*Supplied material*
* * * * *

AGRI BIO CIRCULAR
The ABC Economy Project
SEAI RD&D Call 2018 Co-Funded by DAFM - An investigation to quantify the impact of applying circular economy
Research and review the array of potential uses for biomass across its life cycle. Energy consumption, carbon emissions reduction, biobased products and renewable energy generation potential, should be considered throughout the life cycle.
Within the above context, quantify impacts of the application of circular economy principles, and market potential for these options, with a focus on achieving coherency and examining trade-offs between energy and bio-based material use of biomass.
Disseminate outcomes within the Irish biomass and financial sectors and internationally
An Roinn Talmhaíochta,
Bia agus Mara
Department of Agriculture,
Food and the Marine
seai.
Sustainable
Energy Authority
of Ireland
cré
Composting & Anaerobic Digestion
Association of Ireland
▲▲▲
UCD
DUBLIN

* * * * *

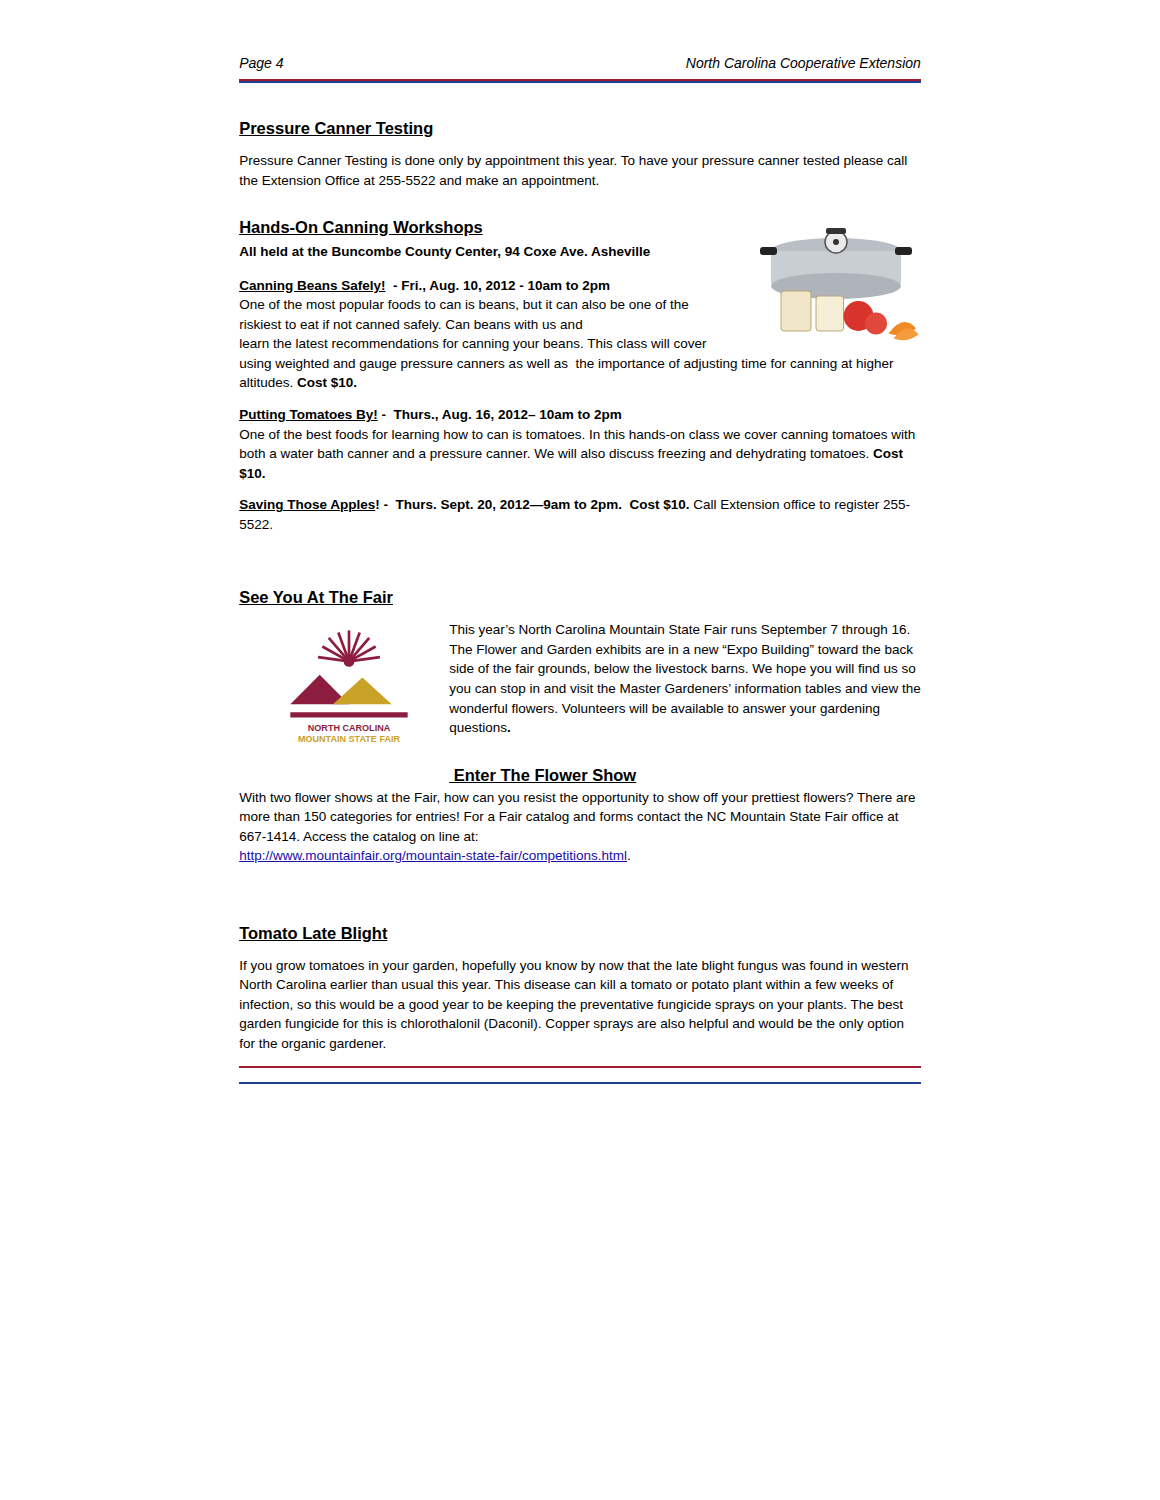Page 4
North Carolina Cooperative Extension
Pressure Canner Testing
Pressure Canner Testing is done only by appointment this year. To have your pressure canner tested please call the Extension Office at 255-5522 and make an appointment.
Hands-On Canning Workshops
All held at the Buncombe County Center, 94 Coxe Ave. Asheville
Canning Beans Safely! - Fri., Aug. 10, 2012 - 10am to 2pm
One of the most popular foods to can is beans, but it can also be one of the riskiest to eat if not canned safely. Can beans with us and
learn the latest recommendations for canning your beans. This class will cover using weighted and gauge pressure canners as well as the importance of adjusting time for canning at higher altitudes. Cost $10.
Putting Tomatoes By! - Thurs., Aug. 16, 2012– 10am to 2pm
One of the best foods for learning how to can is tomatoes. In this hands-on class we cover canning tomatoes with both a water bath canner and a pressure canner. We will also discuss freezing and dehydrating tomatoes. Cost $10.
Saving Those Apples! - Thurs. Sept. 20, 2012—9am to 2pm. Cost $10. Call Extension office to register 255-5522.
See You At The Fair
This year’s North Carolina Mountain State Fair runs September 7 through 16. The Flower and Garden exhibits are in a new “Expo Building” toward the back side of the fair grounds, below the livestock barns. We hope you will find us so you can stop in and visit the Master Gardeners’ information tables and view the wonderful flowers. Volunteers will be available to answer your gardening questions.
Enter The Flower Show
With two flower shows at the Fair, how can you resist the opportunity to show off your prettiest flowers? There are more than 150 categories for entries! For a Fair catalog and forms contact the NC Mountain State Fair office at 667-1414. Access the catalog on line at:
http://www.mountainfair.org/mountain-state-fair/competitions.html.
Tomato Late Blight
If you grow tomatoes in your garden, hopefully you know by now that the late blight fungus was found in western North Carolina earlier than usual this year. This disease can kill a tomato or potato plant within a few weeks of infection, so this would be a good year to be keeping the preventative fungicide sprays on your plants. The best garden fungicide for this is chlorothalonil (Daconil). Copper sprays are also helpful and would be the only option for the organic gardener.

* * * * *

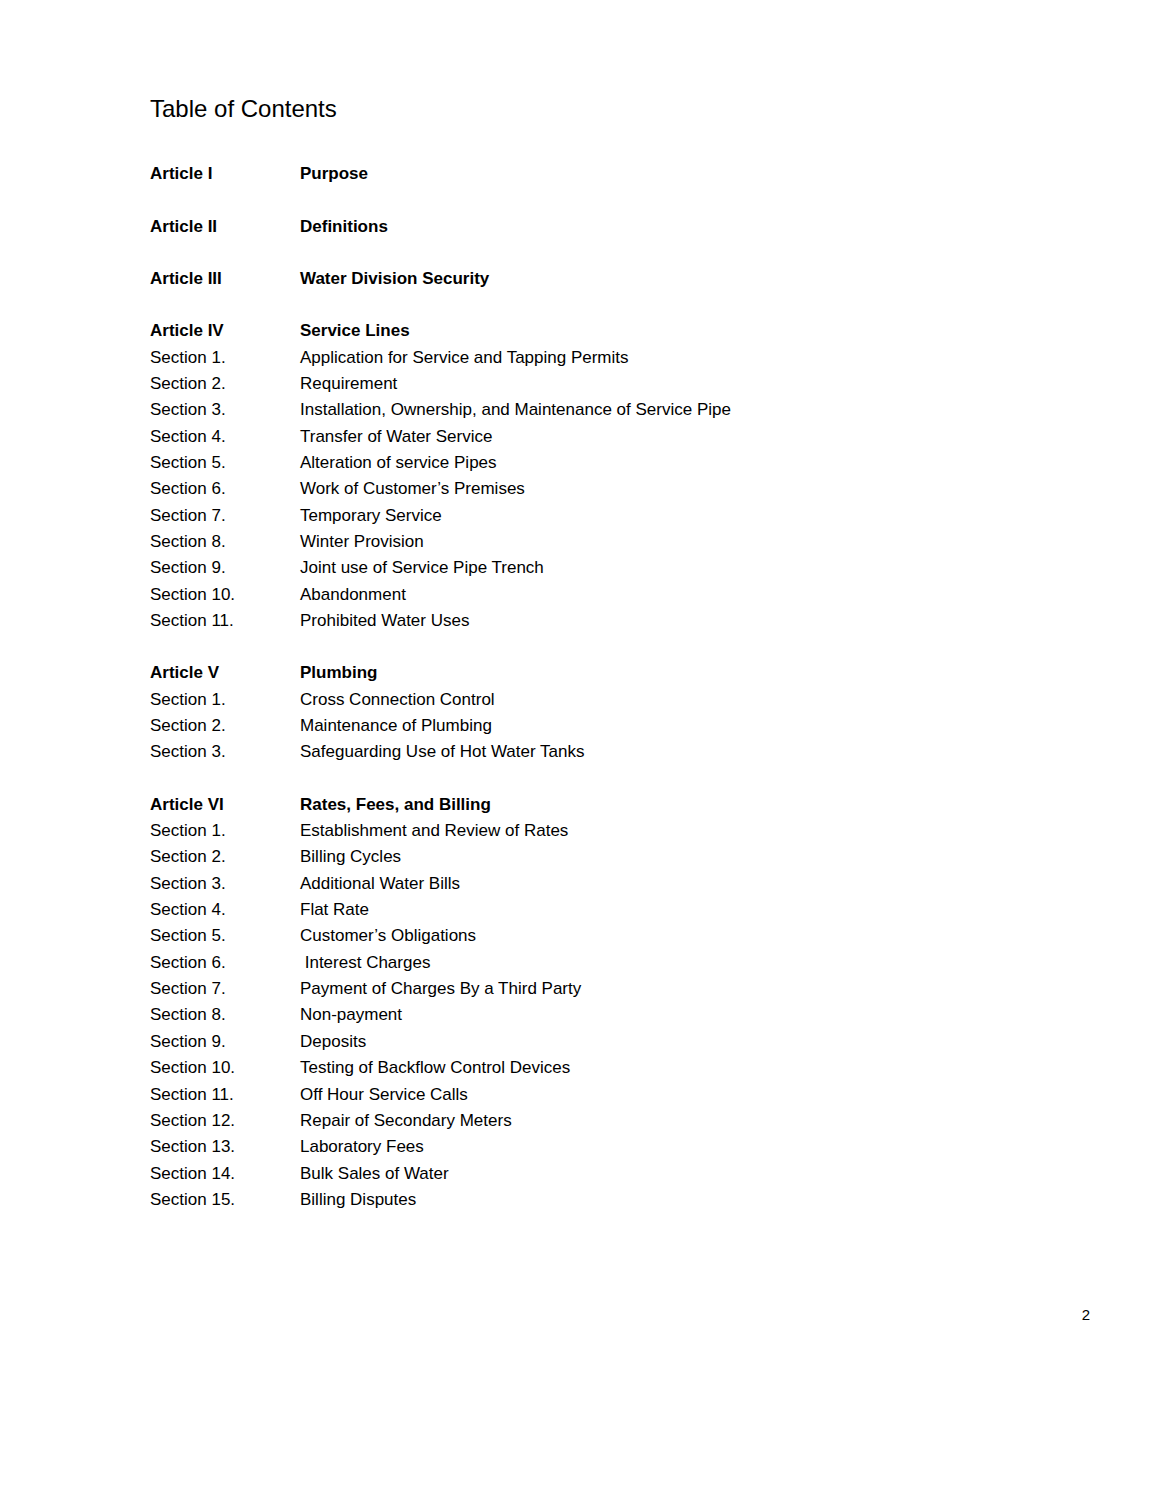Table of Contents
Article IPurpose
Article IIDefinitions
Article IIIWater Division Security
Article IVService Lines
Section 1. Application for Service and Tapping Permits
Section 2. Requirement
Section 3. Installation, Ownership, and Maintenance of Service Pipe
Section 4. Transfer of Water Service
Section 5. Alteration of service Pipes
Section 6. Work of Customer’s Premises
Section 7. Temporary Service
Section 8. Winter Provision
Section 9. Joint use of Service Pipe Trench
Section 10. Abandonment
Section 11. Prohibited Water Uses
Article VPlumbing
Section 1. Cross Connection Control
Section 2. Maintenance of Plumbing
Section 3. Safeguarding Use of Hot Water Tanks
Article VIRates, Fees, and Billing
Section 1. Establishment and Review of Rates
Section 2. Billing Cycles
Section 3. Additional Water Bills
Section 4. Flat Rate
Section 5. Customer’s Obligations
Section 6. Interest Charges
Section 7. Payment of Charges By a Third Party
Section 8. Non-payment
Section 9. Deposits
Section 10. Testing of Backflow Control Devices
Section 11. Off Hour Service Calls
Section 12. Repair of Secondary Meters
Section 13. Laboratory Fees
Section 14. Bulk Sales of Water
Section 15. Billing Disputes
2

* * * * *

*Aim of the exercise*
Please reproduce, exactly as they appear above, the lines from the line containing "SEAI RD&D Call" up to and including the line containing "Research and review".

*Task response*
SEAI RD&D Call 2018 Co-Funded by DAFM - An investigation to quantify the impact of applying circular economy
Research and review the array of potential uses for biomass across its life cycle. Energy consumption, carbon emissions reduction, biobased products and renewable energy generation potential, should be considered throughout the life cycle.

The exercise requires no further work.